Indeed, if the past few months have shown us anything, it’s that consumers are still hungry to spend their money on purchases, despite inflationary pressures. LVMH posted a 29 percent rise in revenue of 18 billion euros in the first quarter of 2022, compared to the same period a year ago and the latest figures for US retail sales in April showed the value of overall retail purchases increased 0.9 percent, after a 1.4 percent rise in March, according to the US Commerce Department.

Part of that desire to spend is led by the desire from consumers to connect and interact with their environments, after long periods of restrictions related to the pandemic. “We've had a couple of years of being very isolated compared to before,” said Saunders. “We've done many more things from home. We have cut back on experiences like travel, which are very enriching for us as individuals. We have cut back on physical contact with other human beings. We've reduced the amount of sensory experiences we have because we're not going into offices or interacting as much with other people, we're not travelling to different cities. We're not even going to the movies and things like that.”

“I think when you have that period where you cut back on things, you kind of get a desire for release which we've now started to have,” he added. “People are going back out into the world and are craving those things that they've missed. So, when consumers go back out there, they’re really looking to be stimulated and excited. And they're looking for things to be interested in.”

Join Luxury Society to have more articles like this delivered directly to your inbox

From luxury brand’s point of view, hyperphysical retail represents an opportunity to rethink and reassess the purpose of their stores post-pandemic, even more so than with other retail formats, said Bishop.

“We've seen everyday brands recognise that they have to turn their stores into experiential playgrounds,” she noted. “What I think has shifted now is this reassessment. What does the store now need to be? What is its purpose now? Obviously, there will be a need for convenience for a lot of retail formats and retail types, but if you are a luxury or high fashion retailer, there's a really interesting opportunity to build these sort of exciting stories to bring people back and get them away from the convenience and in a way the sort of boredom of shopping online.”
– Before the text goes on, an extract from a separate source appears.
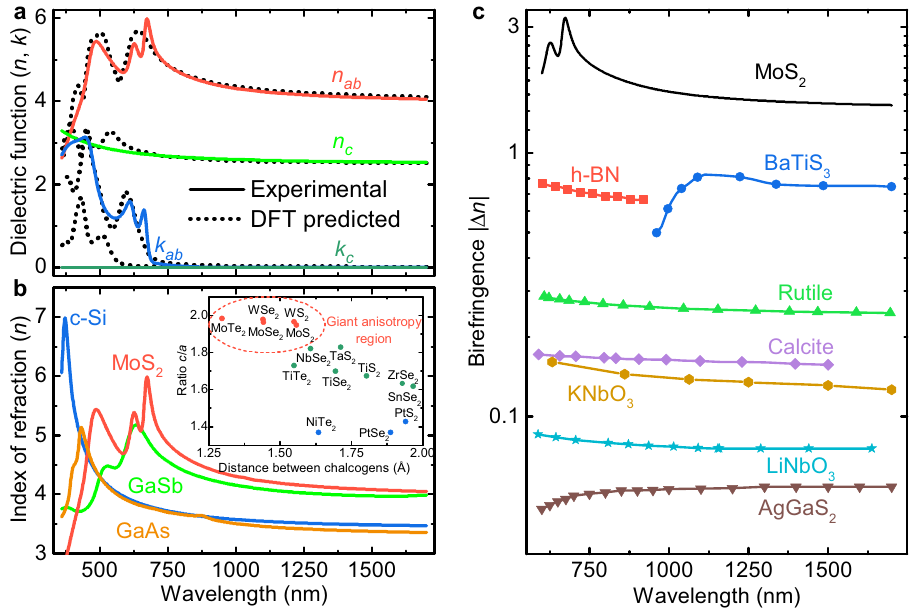
Fig. 2 Optical anisotropy of MoS 2 . a Real ( n ) and imaginary ( k ) parts of the dielectric function along the ab -plane and c -axis. b Comparison of the MoS 2 refractive index along the ab -plane with other high-refractive-index materials commonly used in nanophotonics 31 – 33 . The inset compares the ratio of the crystal parameters ( c and a in Fig. 1a) versus the distance between the neighboring chalcogens (S, Se, and Te) for various TMDCs. The highest anisotropy is expected for TMDCs denoted by red circles. The crystallographic data were adopted from the review article 48 . c Comparison of the absolute birefringence values of MoS 2 with different birefringent materials, including h-BN and BaTiS 3 , reported showing the highest anisotropy so far. The birefringence values for other materials in c were adopted from several reports 5 – 11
“For a retailer, it’s about tuning those experiences up by making it way more meaningful, exciting, intriguing and memorable,” she added. “Ultimately, retail brands want to be selling product and so they have to find a way to sort of balance the experience with the store sales.”

But it is important to note that hyperphysical retail isn’t for everyone. “I think that people want a very nice experience from stores. But that experience doesn't always have to be extreme hyper physicality. It can be just a really nicely laid out very simple store that's easy to shop and is pleasant,” said Saunders.

“Most of the retailers in a mall fall into that category,” he added. “Most retailers do not do extreme high physical type of design because it's just not economical for them to do it. You couldn't spin this out across every single store that you have if you're not a luxury brand with exceptional margin.”

“And if you look at a retailer like Target for example, and Target has had a phenomenal performance. It's done a lot of investments to its stores, it's made them a lot more pleasant, but you wouldn't really describe it as being hyperphysical,” he said. “Actually, what's enough is to have really nice products in a fairly nice environment. And a pretty easy, relaxed shopping experience. That is still the bulk of retail, really.”

“The idea of physical store won't be for every retailer,” said Bishop, who believes that hyperphysical retail will accelerate in the next three to five years. But there are ways that others can think about it. “It goes back to considering their purpose. It isn't just throwing all this the sensory stuff into a store and hoping that it sticks. It’s more about how does it actually fit with what we are about but also how can we challenge ourselves to think out of the usual sort of store experience and just try something a bit different as well?”